Start Passage

Question

Simplify cos^2 Θ(1 + tan^2 Θ)

Answer 1

cos²Θ(1+tan²Θ) = cos²Θ + cos²Θ * tan²Θ = cos²Θ + sin²Θ ( tanΘ=sinΘ/cosΘ )
= 1

Answer 2

\[\cos ^{\theta}(1+\frac{ \sin ^{2}(\theta) }{\cos ^{2}(\theta) })\]

Answer 3

\[\cos ^{2}(\theta)+\sin ^{2}(\theta)=1\]
This is a trig identity

Answer 4

here are the answers:
(1) cos2 Θ + sin2 Θ
(2) cos2 Θ
(3) 1
(4) −1

Answer 5

according to the the two solutions posted by @math&ing001 and I what looks to be the correct answer?

Answer 6

(3) 1 is the correct answer
@math&ing001 is right

Answer 7

i understand the distribution os²Θ(1+tan²Θ) = cos²Θ + cos²Θ * tan²Θ
and I know that ( tanΘ=sinΘ/cosΘ )
How does this give me answer of 1?

Answer 8

you have to know the trig identity \[\sin ^{2}(\theta)+\cos ^{2}(\theta)=1\]
This is something you have to memorize

Answer 9

http://www.heykiki.com/blog/wp-content/uploads/2012/12/a.gif
here are some trig identities, that may help you understand them better

Answer 10

i know this by heart sin2(θ)+cos2(θ)=1
here is what i need to understand, how does "cos²Θ + cos²Θ * tan²Θ" equals "cos²Θ + sin²Θ"

End Passage
Start Dataset entries

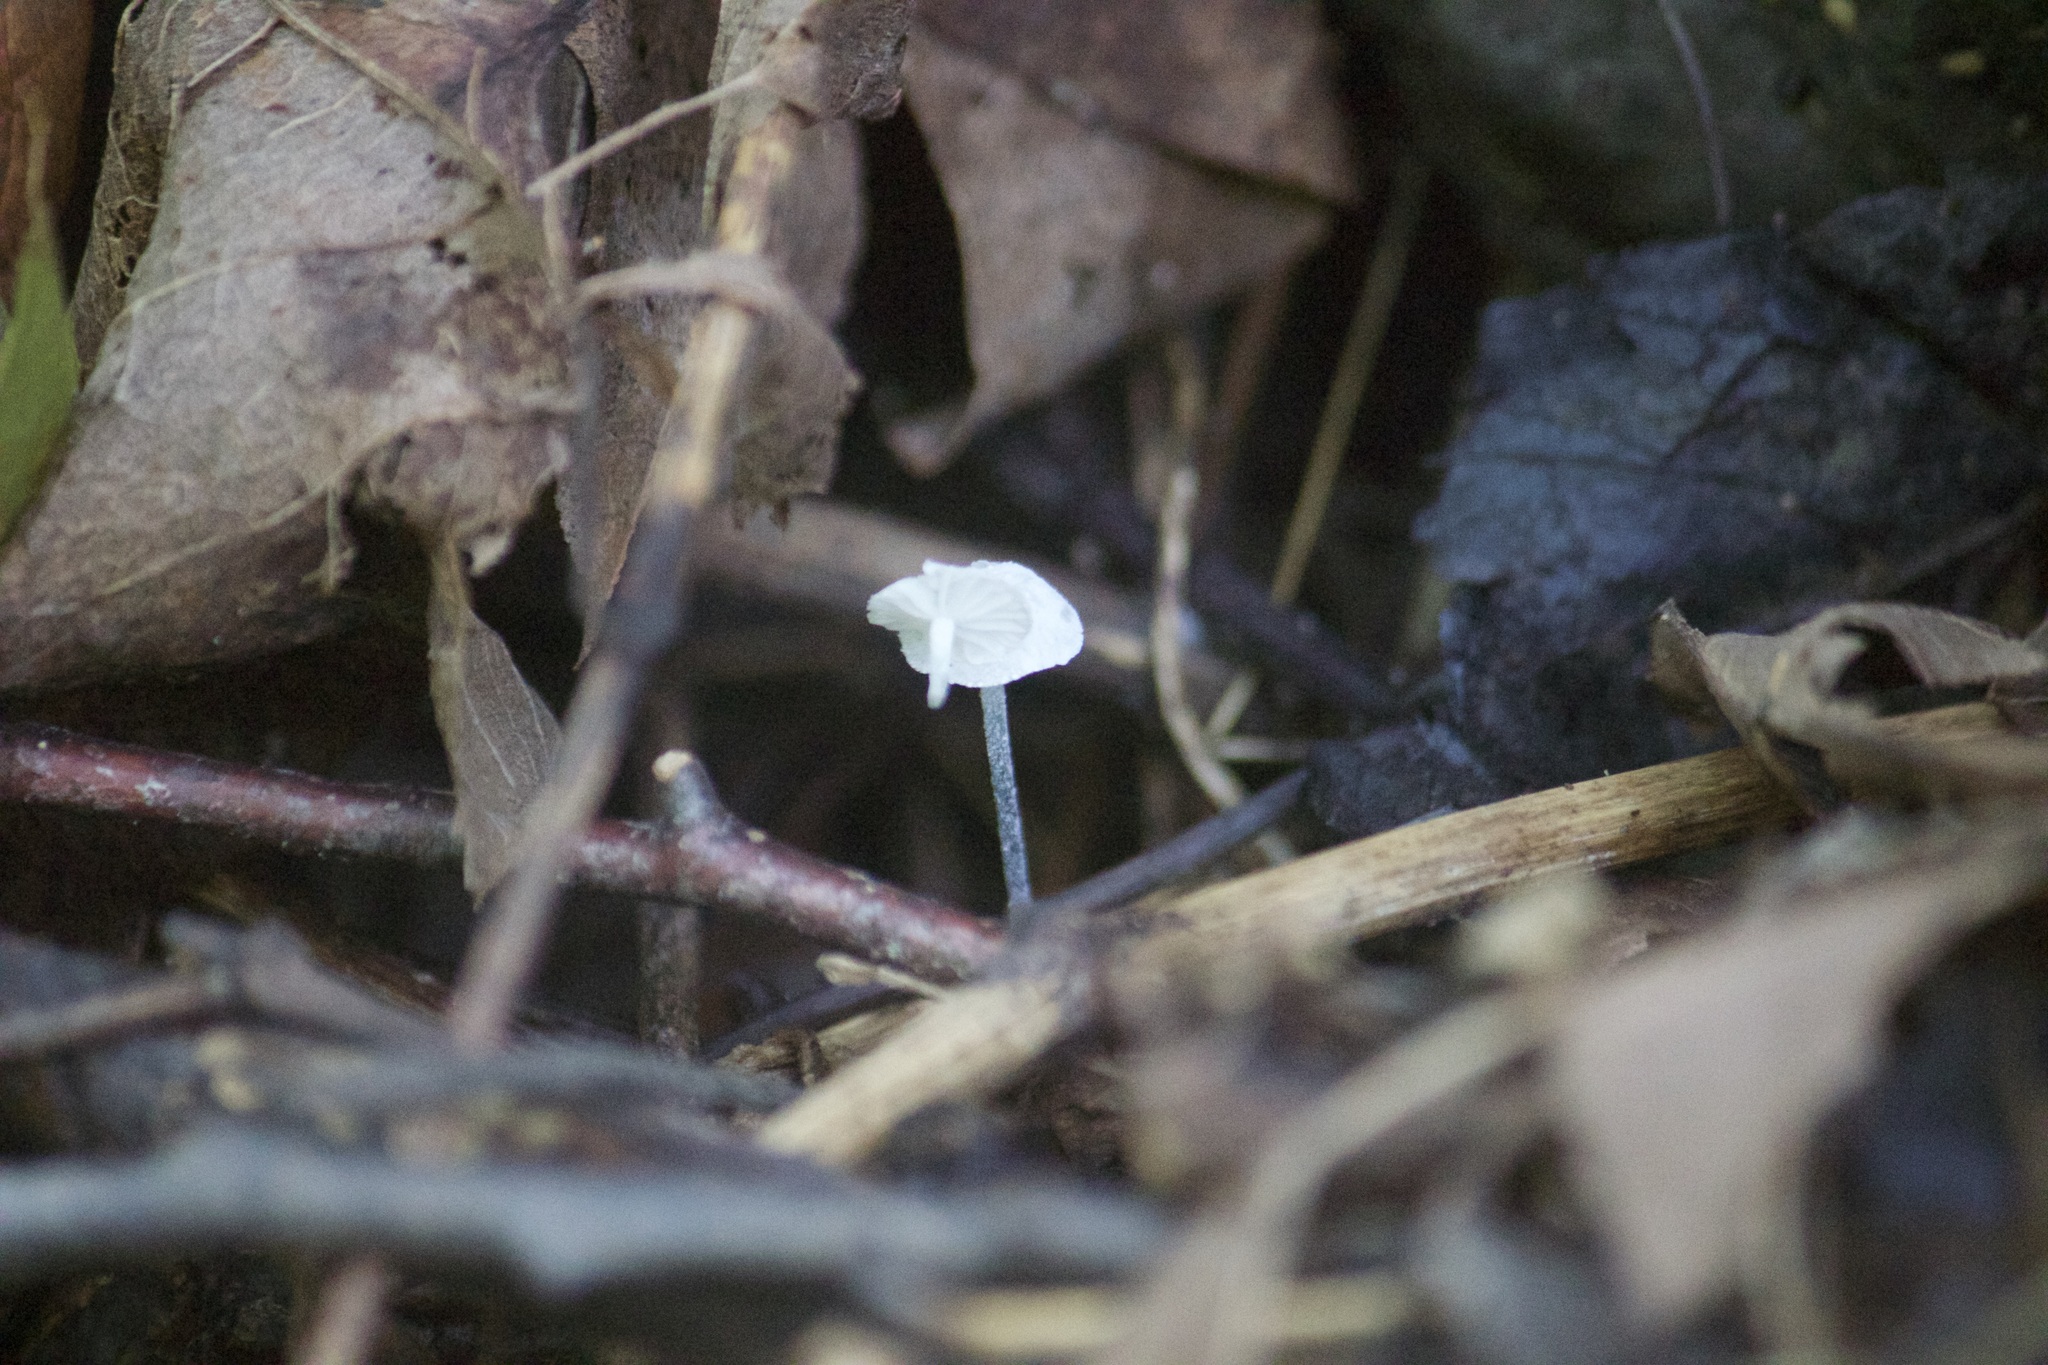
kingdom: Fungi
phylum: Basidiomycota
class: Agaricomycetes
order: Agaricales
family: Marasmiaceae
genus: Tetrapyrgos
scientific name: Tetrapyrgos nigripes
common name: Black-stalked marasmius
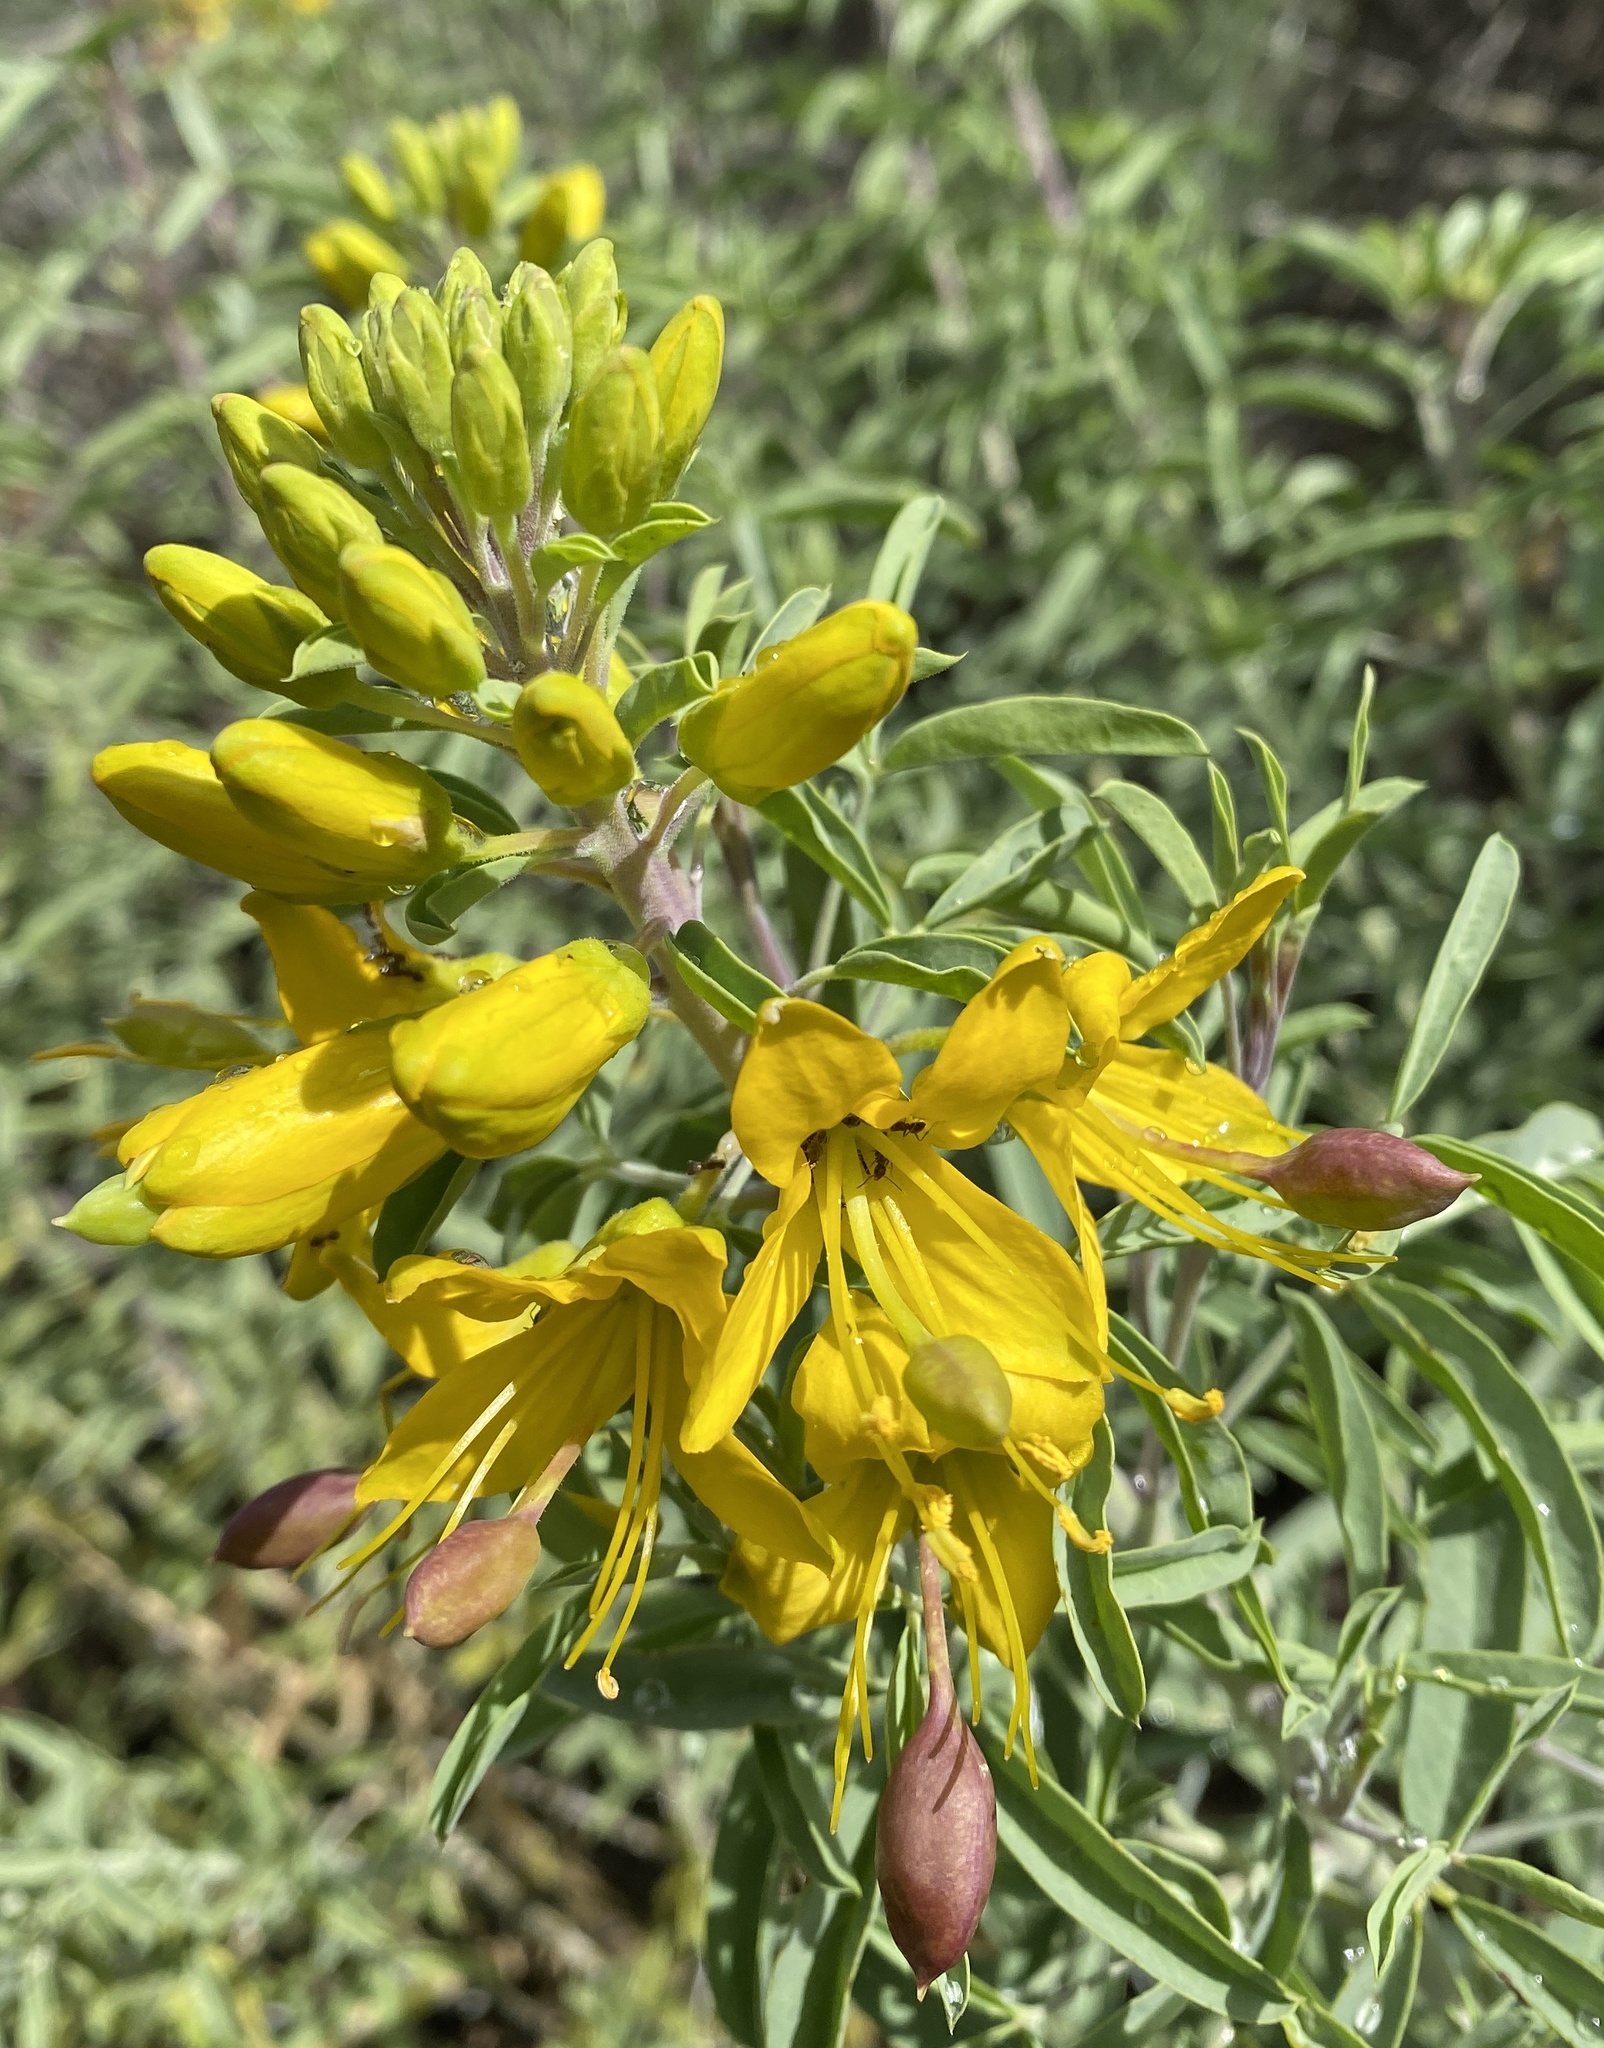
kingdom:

End Dataset entries

**Written request**
Extend the forum thread on simplifying cos²Θ(1 + tan²Θ), picking up after its final post.

**Reply**
I am not getting how the "tan²Θ" disappears
cos²Θ(1+tan²Θ) = cos²Θ + cos²Θ * tan²Θ = cos²Θ + sin²Θ = 1

Answer 11

http://www.amsi.org.au/teacher_modules/D5/D5g1.png

here is an image demonstrating the trig identity

Answer 12

\[\tan ^{2}(\theta)=\frac{ \sin ^{2}(\theta) }{ \cos ^{2}(\theta) }\]

Answer 13

multiply tan^2(x) and cos^2(x) and you are left with just sin^2(x)

Answer 14

got it :) THANK YOU ALL!